STUPEFACENTI - IN GENERE - Uso personale - Acquisto e detenzione anche nell'interesse di terzi - Rilevanza penale a seguito delle modifiche di cui alla L. n. 49 del 2006 - Sussistenza - Ragioni.
Cassazione penale. Sezione II, udienza del  6 maggio 2009 deposito del 5 giugno 2009, sentenza n. 23574
Dott. Pagano Filiberto Presidente, Dott.Prestipino Antonio Dott.Gallo Domenico Dott. Chindemi Domenico Dott. Rago Geppino.
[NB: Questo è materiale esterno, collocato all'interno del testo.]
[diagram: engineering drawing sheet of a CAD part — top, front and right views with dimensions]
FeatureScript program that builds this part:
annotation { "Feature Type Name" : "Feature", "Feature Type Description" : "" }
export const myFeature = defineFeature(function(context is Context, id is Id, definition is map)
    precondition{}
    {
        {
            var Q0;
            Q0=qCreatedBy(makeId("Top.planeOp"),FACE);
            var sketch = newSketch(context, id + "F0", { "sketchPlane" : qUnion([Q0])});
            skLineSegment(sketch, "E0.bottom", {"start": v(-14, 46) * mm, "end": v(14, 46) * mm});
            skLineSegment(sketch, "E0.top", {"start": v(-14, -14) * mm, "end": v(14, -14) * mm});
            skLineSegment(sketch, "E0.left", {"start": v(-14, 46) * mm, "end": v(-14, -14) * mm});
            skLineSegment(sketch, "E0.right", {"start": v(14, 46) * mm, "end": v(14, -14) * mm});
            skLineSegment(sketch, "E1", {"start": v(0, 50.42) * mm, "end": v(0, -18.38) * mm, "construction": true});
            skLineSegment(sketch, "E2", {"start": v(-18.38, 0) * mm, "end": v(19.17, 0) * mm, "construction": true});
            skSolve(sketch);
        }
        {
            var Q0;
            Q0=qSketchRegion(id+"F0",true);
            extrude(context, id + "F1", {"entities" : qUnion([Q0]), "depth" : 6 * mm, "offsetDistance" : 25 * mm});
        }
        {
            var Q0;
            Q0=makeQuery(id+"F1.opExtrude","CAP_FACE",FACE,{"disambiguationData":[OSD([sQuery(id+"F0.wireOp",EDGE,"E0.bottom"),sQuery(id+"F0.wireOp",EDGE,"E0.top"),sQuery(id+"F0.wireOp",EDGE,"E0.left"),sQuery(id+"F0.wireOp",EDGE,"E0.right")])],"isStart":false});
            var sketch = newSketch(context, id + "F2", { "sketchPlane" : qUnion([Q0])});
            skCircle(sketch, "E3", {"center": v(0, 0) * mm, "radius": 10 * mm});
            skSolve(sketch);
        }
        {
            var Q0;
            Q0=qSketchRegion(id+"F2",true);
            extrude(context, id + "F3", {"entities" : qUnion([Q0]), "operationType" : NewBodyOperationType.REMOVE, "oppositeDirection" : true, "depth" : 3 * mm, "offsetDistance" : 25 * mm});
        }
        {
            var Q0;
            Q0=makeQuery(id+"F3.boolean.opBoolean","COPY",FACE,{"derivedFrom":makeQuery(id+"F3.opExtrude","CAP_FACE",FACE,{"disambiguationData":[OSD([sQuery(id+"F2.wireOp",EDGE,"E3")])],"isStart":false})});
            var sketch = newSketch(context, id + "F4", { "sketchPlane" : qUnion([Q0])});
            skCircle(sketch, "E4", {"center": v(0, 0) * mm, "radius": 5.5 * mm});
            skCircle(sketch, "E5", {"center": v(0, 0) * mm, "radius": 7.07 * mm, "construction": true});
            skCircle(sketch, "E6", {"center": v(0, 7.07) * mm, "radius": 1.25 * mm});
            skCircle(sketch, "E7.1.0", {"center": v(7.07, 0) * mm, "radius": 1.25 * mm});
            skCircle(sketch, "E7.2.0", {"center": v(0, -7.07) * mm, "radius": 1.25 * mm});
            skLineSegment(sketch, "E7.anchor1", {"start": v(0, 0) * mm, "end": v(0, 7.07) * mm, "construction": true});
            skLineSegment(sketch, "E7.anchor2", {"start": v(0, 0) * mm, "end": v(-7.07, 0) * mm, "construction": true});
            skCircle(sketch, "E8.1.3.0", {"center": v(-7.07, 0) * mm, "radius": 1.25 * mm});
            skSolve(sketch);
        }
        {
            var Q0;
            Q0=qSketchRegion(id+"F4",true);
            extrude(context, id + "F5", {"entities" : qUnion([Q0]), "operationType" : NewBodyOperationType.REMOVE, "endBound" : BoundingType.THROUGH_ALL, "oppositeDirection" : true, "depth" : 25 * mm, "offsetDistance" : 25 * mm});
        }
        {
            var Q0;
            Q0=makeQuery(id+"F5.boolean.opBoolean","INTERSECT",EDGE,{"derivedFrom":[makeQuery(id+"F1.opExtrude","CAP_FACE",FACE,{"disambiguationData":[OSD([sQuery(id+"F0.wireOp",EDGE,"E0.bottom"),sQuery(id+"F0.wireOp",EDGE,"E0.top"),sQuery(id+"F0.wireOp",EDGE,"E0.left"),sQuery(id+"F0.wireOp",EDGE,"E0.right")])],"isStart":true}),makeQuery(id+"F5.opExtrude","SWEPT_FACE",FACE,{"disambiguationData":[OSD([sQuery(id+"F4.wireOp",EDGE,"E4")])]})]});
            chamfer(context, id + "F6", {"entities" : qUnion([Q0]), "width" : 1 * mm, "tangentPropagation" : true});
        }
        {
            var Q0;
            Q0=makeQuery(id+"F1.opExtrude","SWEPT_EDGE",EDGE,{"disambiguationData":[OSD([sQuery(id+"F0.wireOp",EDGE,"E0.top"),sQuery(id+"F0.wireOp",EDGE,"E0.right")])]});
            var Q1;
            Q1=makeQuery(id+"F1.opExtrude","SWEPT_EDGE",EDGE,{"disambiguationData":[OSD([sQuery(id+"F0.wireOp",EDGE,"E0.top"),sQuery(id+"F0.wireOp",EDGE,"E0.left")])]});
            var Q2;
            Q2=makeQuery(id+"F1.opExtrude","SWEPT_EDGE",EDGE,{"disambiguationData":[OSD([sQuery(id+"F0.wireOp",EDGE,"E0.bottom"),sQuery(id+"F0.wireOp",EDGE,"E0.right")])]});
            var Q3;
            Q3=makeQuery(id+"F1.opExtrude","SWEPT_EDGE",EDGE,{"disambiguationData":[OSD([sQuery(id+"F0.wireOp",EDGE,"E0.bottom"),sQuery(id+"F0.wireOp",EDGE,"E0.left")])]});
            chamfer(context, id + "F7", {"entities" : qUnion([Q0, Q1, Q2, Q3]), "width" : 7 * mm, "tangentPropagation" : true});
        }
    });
Il consumo di gruppo di sostanze stupefacenti, sia nell'ipotesi del mandato all'acquisto che nell'ipotesi dell'acquisto in comune, è sanzionato penalmente a seguito della novella introdotta dalla L. n. 49 del 2006, risultando sussumibile nella fattispecie di cui all'art. 73, comma 1-bis, lett. a), d.P.R. n. 309 dl 1990, in quanto, in tal caso, non è ipotizzabile un uso <<esclusivamente personale>> (secondo quanto normativamente richiesto ai fini dell'irrilevanza penale della condotta) della sostanza stupefacente. (In motivazione, la Corte ha precisato che la novella, avendo "in parte qua" introdotto una nuova incriminazione, non si applica alle condotte poste in essere prima della sua entrata in vigore).